Task directions: In the entries below, begin at the line with "merci pour ce" and stop after the line with "L'histoire des toqués..."; output those lines exactly and omit the pictures.

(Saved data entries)
..............................

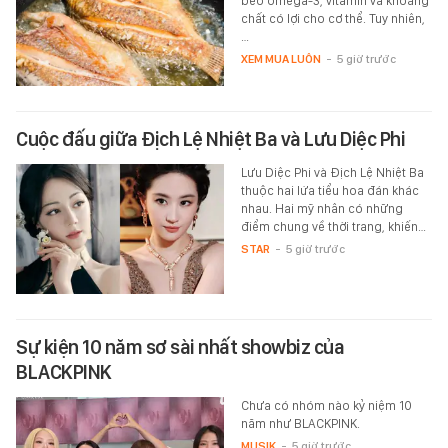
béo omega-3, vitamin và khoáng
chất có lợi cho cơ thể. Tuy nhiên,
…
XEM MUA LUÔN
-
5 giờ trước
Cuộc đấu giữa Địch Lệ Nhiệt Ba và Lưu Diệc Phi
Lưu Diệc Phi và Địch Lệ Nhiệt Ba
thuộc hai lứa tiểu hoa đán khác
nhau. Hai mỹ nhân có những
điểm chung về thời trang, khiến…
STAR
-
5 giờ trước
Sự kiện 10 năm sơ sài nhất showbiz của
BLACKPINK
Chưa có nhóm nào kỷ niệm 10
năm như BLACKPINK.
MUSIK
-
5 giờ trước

..............................

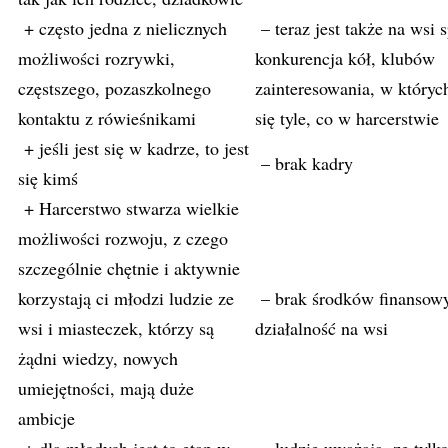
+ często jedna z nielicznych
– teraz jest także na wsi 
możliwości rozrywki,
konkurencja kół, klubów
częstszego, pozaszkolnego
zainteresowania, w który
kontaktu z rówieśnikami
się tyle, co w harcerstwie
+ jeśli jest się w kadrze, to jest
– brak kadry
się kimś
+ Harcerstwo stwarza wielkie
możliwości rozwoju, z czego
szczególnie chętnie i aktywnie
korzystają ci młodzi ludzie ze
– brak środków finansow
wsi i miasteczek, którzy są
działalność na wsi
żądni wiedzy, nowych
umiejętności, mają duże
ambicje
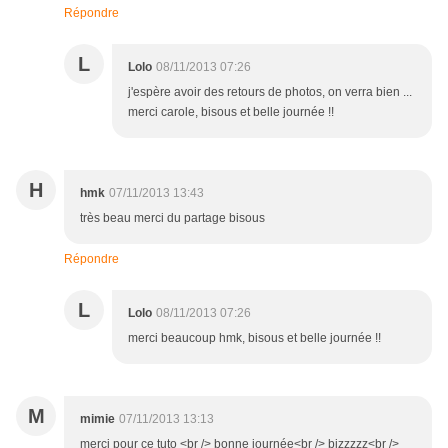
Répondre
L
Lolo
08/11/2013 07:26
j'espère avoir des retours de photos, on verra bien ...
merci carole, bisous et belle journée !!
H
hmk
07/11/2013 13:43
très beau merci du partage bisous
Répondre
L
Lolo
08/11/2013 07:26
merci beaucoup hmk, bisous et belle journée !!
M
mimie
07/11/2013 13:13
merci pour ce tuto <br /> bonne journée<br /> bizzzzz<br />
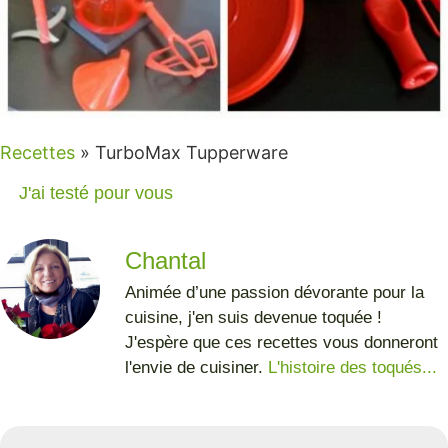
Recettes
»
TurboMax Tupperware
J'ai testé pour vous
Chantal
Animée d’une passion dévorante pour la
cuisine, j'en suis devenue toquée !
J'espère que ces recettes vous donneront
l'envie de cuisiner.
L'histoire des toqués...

..............................

Final answer:
merci pour ce tuto <br /> bonne journée<br /> bizzzzz<br />
Recettes
»
TurboMax Tupperware
J'ai testé pour vous
Chantal
Animée d’une passion dévorante pour la
cuisine, j'en suis devenue toquée !
J'espère que ces recettes vous donneront
l'envie de cuisiner.
L'histoire des toqués...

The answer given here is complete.